Como lo había esperado Lucius, después de los nueve días de velorio para Regulus, Sirius se había ido. E igual que aquella vez, nadie tenía conocimiento de su posible paradero.
Se había enterado de la desaparición del hombre a través de una carta que recibió de Severus al preguntarle si Sirius estaba en su casa visitando a Draco; pero al enviar su negativa, el pocionista no tuvo otra opción que decirle lo que estaba pasando.
Remus llegó en un estado alterado a la casa Gaunt. Al verlo, Severus le preguntó qué estaba ocurriendo y, después de calmarse, el licántropo le conto que habia ido a visitar a Sirius para saber como estaba, sin embargo, cuando llegó pudo notar que las luces de la casa se hallaban apagadas y al tocar la campana para avisar de su llegada, un elfo doméstico salió a atenderlo y le dijo que su amo no estaba en casa. Le preguntó cuándo podría regresar, pero la criatura bajó la cabeza y jugó nerviosamente con sus largos dedos.
Le insistió por una respuesta, pero el elfo agarró con fuerzas sus orejas, tiró de ellas y mientras se golpeaba la cabeza contra el piso, le reveló que su amo se había ido sin decirle a dónde iría y solo les dio la orden de cuidar la casa hasta su regreso.

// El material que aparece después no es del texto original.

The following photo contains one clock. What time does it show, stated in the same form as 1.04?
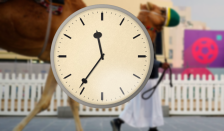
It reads 11.36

Escuchar eso generó demasiado miedo en Remus y vino a que Severus en busca de ayuda, temía que su mejor amigo hiciera alguna locura. El profesor solo pudo enviar dos lechuzas, una a su esposo y otra a Lucius.
Desde ese revuelo había pasado una semana y la búsqueda del antes auror continuaba, sin obtener resultados satisfactorios.
Lucius se dio la vuelta al escuchar el suave lloriqueo de su hijo al despertar de su siesta de la tarde. Se acercó a la cuna, observó cómo Draco se retorcía entre las suaves cobijas hasta que abrió sus hermosos ojos.
Tomó a Draco en brazos y se sentó en la butaca de madera que estaba a un lado del mueble. Aceptó el biberón que, un recién aparecido, Dobby le tendió.
— Cuando crezcas no seas como tu padre o no te relaciones con alguien igual, por favor. — dijo mientras veía a su hijo sorber la leche con calma.
Draco alzó su pequeño brazo en un intento de alcanzar el rostro de su padre, pero solo alcanzó un delgado mechón rubio que había graciosamente caído de su hombro. Sonrió débilmente sin dejar de comer a la vez que movía agitaba el mechón de su mano. Lucius sonrió por lo lindo que se veía su pequeño, y paseó suavemente su pulgar por las suaves ojeras que se pintaban en la nacarada piel de su hijo.
Cuando el contenido del biberón llegó a la mitad, Draco dejó de comer y Lucius soltó un suspiro. Se levantó de su asiento y acomodó a su pequeño sobre su hombro, y prodigando suaves caricias en la espalda del bebé le comenzó a sacar los gases.
Al dar la segunda vuelta por la habitación y después de escuchar los suaves suspiros de su hijo, escuchó dos suaves toques que le hicieron darse la vuelta. Observó con el ceño fruncido al águila posada en su ventana.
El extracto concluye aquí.